* What needs to be done
Rewrite the lines between the one holding "What is the maximum" and the one holding "At direction, list", inclusive, substituting "donut chart" for "pie chart" and changing nothing else.

== Material to process ==

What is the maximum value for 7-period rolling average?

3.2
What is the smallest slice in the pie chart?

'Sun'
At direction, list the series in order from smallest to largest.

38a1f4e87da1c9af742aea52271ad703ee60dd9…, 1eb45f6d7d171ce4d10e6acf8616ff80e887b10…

===
== Material to process ==

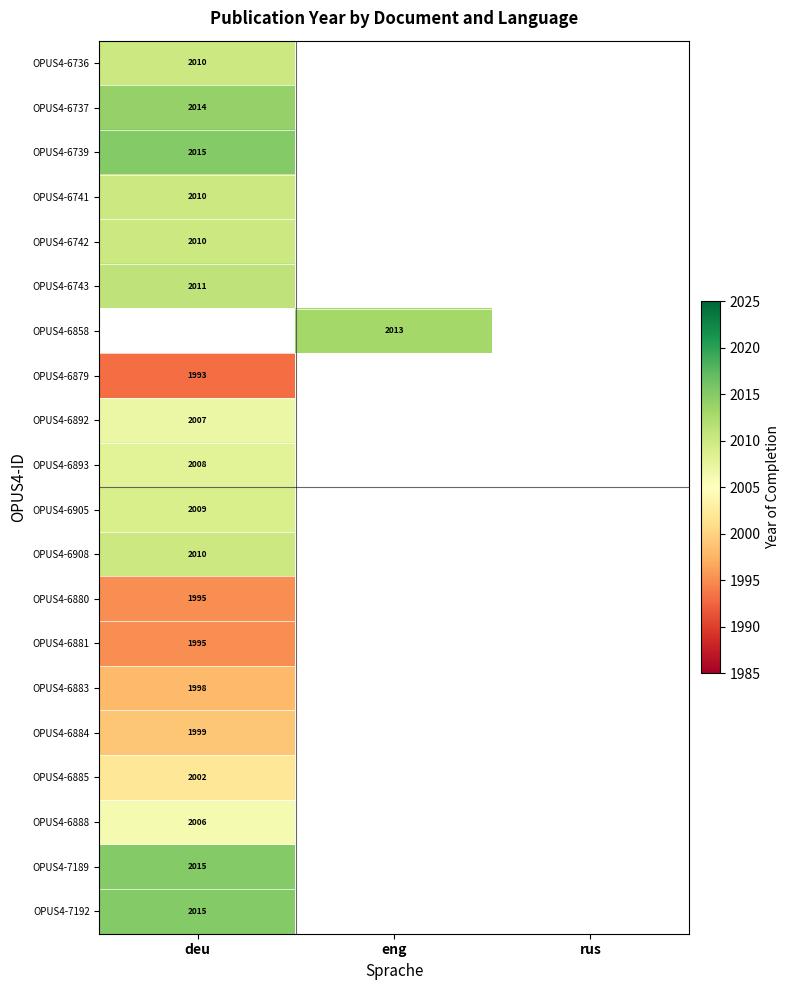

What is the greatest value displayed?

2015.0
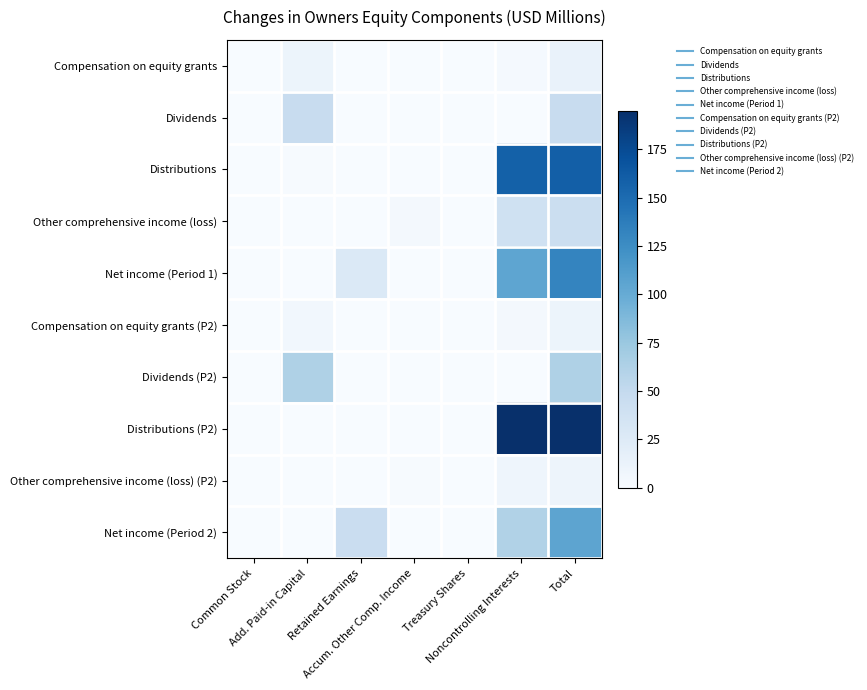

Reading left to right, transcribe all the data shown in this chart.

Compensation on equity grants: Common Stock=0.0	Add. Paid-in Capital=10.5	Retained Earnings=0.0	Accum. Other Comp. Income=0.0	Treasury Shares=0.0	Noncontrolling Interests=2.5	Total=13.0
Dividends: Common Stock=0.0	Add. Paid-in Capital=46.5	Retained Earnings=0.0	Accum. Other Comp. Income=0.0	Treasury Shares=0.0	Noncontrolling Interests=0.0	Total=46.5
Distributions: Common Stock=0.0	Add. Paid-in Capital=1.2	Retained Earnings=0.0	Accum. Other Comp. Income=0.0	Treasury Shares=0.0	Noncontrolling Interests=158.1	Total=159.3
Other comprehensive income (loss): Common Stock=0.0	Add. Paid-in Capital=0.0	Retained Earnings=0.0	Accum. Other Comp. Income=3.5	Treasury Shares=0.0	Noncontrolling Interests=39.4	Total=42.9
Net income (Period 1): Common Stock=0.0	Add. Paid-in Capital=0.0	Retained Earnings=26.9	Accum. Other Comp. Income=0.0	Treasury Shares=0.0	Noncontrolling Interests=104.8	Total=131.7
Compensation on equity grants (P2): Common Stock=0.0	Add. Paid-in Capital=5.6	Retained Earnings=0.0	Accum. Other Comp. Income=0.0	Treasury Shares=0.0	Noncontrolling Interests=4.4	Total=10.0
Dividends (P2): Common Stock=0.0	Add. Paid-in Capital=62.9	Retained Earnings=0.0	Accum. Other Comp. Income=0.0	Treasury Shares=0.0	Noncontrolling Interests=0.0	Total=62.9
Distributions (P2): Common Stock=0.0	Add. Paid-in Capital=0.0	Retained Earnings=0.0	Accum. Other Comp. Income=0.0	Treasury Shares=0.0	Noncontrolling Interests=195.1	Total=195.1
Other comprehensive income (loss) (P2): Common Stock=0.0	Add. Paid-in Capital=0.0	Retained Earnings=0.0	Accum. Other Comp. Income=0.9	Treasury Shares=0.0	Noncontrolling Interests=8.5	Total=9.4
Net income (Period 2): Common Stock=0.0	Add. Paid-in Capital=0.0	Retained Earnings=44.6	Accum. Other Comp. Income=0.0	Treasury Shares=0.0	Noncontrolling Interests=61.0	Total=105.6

===
== Material to process ==

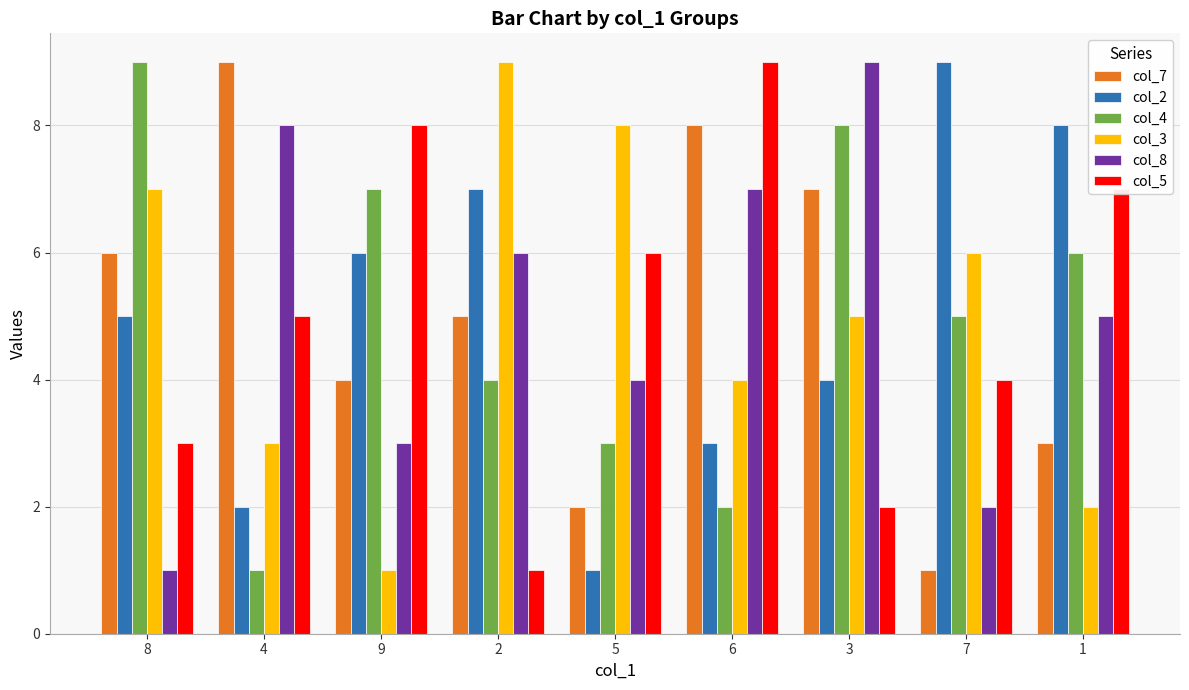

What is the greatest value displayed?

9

===

* Reply
What is the maximum value for 7-period rolling average?

3.2
What is the smallest slice in the donut chart?

'Sun'
At direction, list the series in order from smallest to largest.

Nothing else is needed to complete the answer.